Clearly, these have become enterprise-grade application development platforms, not point solutions to specific business problems. Many developers today choose to build their applications on platform-provided abstractions, whether those are serverless functions on the public cloud or extendable building blocks on SaaS low-code platforms.
The Introduction of Business Developers
Comparing how SaaS platforms started and where they are now clearly shows how far these have come from their earlier versions. But there's still a major shift we haven't mentioned yet: the introduction of business developers.
SaaS low-code platforms draw their power from the data they maintain and their existing users. Those are both not limited to IT but rather skew heavily toward the business. Having access to both business data and business users means that SaaS is in the perfect position to tackle the most pressing issue many enterprises face today — digital transformation.
With a global shortage of developers and the difficulty of streamlining a business process with so many stakeholders, low-code platforms introduce a shortcut, letting the business users streamline their processes themselves without waiting for IT.

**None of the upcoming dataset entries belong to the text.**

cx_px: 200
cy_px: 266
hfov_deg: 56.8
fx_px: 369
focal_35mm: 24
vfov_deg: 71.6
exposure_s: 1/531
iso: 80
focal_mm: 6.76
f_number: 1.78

Low code is taking off with business users, so much so that in his 2019 Inspire keynote, Microsoft CEO Satya Nadella discussed the opportunity of low code to empower people and to create new white-collar jobs just like Excel did.
Just like the public cloud is an application development platform enabling developers to focus on their business logic, SaaS platforms have become application development platforms using low code to empower business users to become developers and address any business need.

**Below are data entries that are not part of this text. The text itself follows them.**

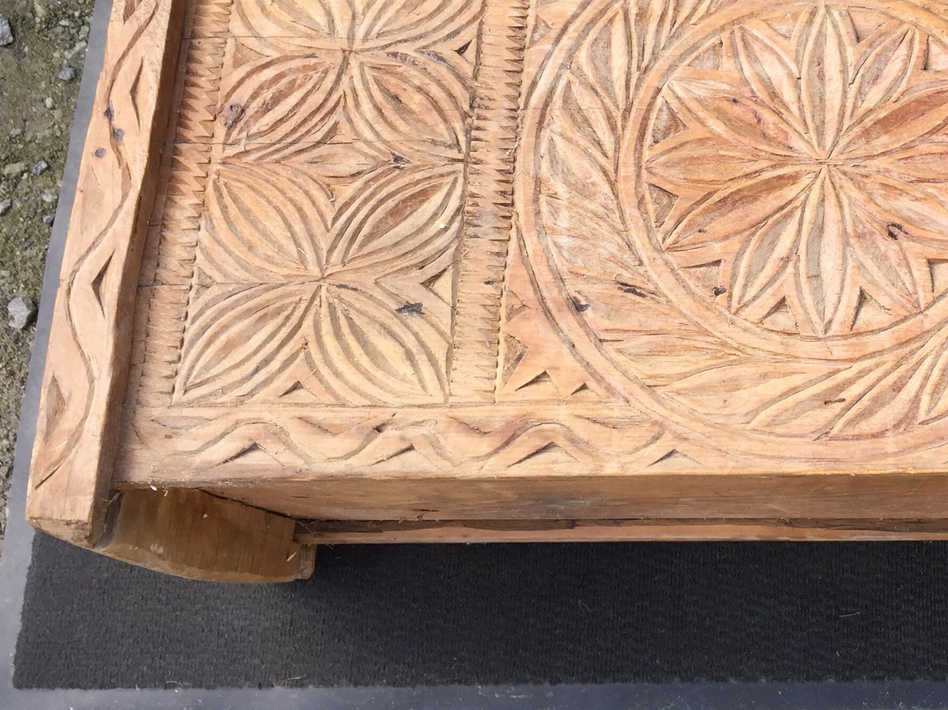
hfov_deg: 34.1
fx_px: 1451
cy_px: 244
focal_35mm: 53
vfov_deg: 27.4
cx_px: 863
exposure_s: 1/187
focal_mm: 4.15
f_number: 2.2
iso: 32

SaaS is now focused on new types of developers addressing a whole range of unmet business needs with dedicated applications, creating a new type of cloud: the business cloud.

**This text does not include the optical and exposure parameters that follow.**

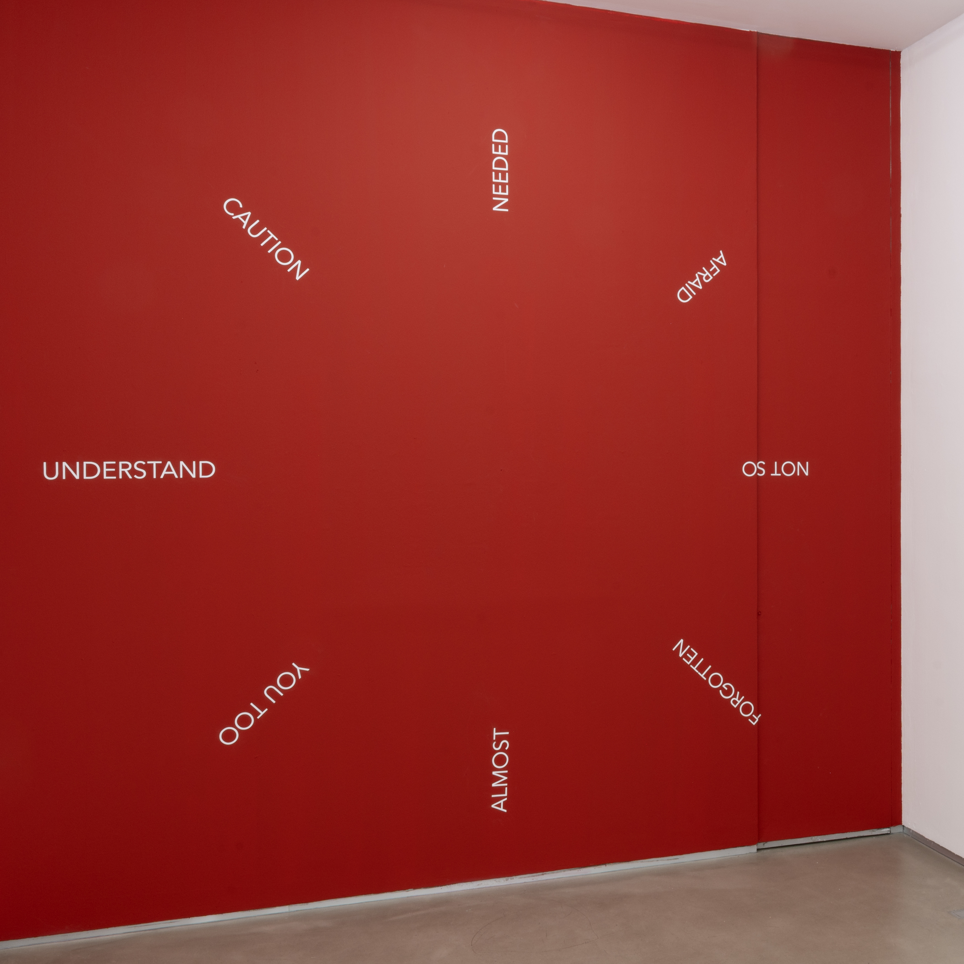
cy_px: 464
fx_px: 1197
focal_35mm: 38
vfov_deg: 43.9
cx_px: 809
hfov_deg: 41.4
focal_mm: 19
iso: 64
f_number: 16
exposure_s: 1.6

Securing Low Code as an Extension of Cloud
With the realization that some SaaS platforms are now application development platforms and an extension of the cloud, we should re-examine the responsibilities for securing those applications and bringing them under the security team's umbrella.
We should treat platforms like Salesforce, ServiceNow, and Office365 the same way we treat AWS, Azure, and GCP, where we focus on the applications that were built and are hosted in these application development platforms rather than treating the whole platform as a single application.
Shadow IT, for example, remains an issue with smaller and an ever-growing number of point-solution SaaS. But it doesn't make sense to treat any single platform mentioned above as a single app to discover and catalog. Instead, we should discover and catalog the applications built with those platforms — and there are tens of thousands of those. In most organizations, this enormous complexity is hidden behind a single line in an application inventory.
Applications built with SaaS low-code platforms should be examined with the same security rigor we use for those built on the cloud because, at the end of the day, an application is an application, no matter where it was built and hosted.
What does matter for the security of our business applications is the people, process, and tools that are involved in making, maintaining, and protecting those applications. For applications built in the cloud, we have professional developers, automated CI/CD processes, and various security tools from code scanning and dynamic analysis through runtime monitoring and prevention. For applications built on SaaS low-code platforms, we have some professional developers but also business users who are not security-savvy, with few to no deployment processes and no security controls or guarantees.
Thinking about low-code platforms as part of SaaS makes it difficult for us to see that a huge portion of our business applications are now being built by the business, outside of IT and outside of security control. To begin seeing the problem and figuring out our approach to it, we must shift our mindset to acknowledge low-code platforms as a part of the cloud and treat the applications on those platforms like we do any other application.